2023 was the “year of generative AI” in knowledge management and other business applications
As 2023 draws to a close, it’s hard to believe that generative AI has been a “thing” in the public consciousness for barely over a year. Since OpenAI publicly launched ChatGPT 13 months ago, it feels as if there’s been talk of nothing else in the tech world – in the media, among analysts and consultants, in boardrooms, and within IT departments across all corners of business and industry.
Generative AI for enterprise knowledge management is now a reality
Indeed, generative AI promises to provide a valuable technological aid in a wide range of business functions and use cases. One early example is knowledge management, where generative AI, properly implemented, can help users find specific information and mine insights from vast knowledge stores by answering direct questions in plain language. It has effectively become the new user interface for search engines.
Let’s quickly review generative AI’s wild ride and how we got to the point where, today, a business researcher can ask the computer a market and competitive intelligence question and get an accurate response to jump-start their investigation.
Just a year ago, generative AI wasn’t ready for the enterprise…
November 30, 2022 – OpenAI releases ChatGPT, based on GPT-3.5 Turbo, and touches off a publicity tidal wave. However, at that time, GPT-3.5 Turbo was not available in the Enterprise API, and no pricing was available for the Enterprise API. A further limitation to ChatGPT’s utility for enterprise applications was that the model was trained on circa 2021 Internet content and generated text based on Internet content, with all its inherent variability, and it offered no citations for the information it included in its auto-generated text, so no statements could be readily verified.
January 23, 2023 – Microsoft invests $10 billion in OpenAI.
February 7, 2023 – Microsoft releases Bing Chat based on GPT-4 with citations and updated content.
The two events that enabled generative AI in enterprise knowledge management
March 1, 2023 – OpenAI announces Enterprise API access to GPT-3.5 Turbo and pricing.
March 9, 2023 – Microsoft announces Azure API access to OpenAI models using the same pricing as OpenAI.
These last two events are what opened the door to the embedding of generative AI capabilities into enterprise applications, and many software providers (Northern Light included) jumped at the opportunity.

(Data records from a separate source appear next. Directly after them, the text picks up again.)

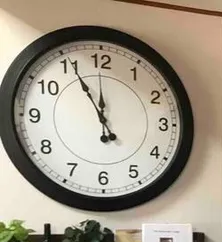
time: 11:55
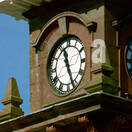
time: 11:26
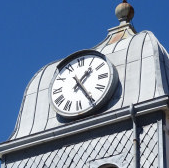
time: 1:24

The advantage Northern Light had in getting to market quickly – we announced our generative AI solution for market and competitive intelligence question answering, based on GPT-3.5 Turbo, a month after the Enterprise API was released – was that we’d been developing a question answering solution using Google BERT (a neural network using a technical structure that predates large language models) for well over a year when GPT-3.5 Turbo became “enterprise ready”; it was relatively easy for us to switch from BERT to a large language model on the fly and quickly release our offering to our SinglePoint clients.

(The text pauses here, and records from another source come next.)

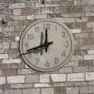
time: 11:42
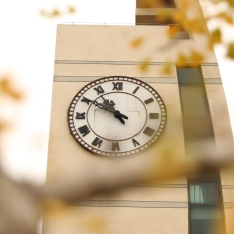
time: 10:50
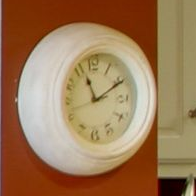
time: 11:10
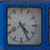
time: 4:25
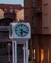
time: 6:18
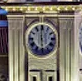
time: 5:59
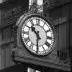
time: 10:30
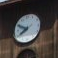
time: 7:49
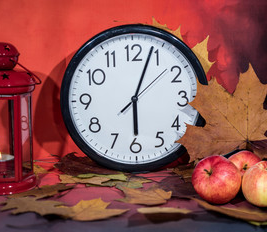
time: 6:03
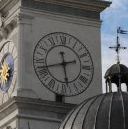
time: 5:42
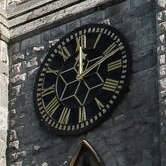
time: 12:11
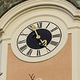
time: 4:56
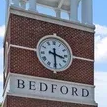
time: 3:29
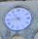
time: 10:43
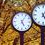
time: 5:05
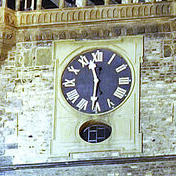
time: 11:31
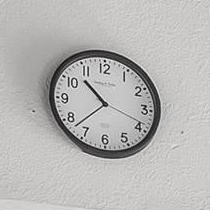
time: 10:37
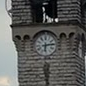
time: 6:14
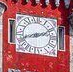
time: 2:42
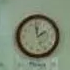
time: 1:59
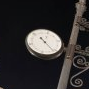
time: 11:26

Generative AI is catching on in the enterprise
Now, fast-forward to a year after OpenAI first released ChatGPT to the public. As everyone not living under a rock knows, there’s been considerable corporate drama at OpenAI over the past month (the potential ripple effects of which are unclear) to close out the “year of generative AI”. But this much is certain: there is no turning back the clock on 2023 and the impact that generative and conversational AI is having on the enterprise, in knowledge management and many other business functions. And, with proper data security and accuracy guardrails, that impact will only grow in the years ahead. We can’t wait to see what 2024 has in store!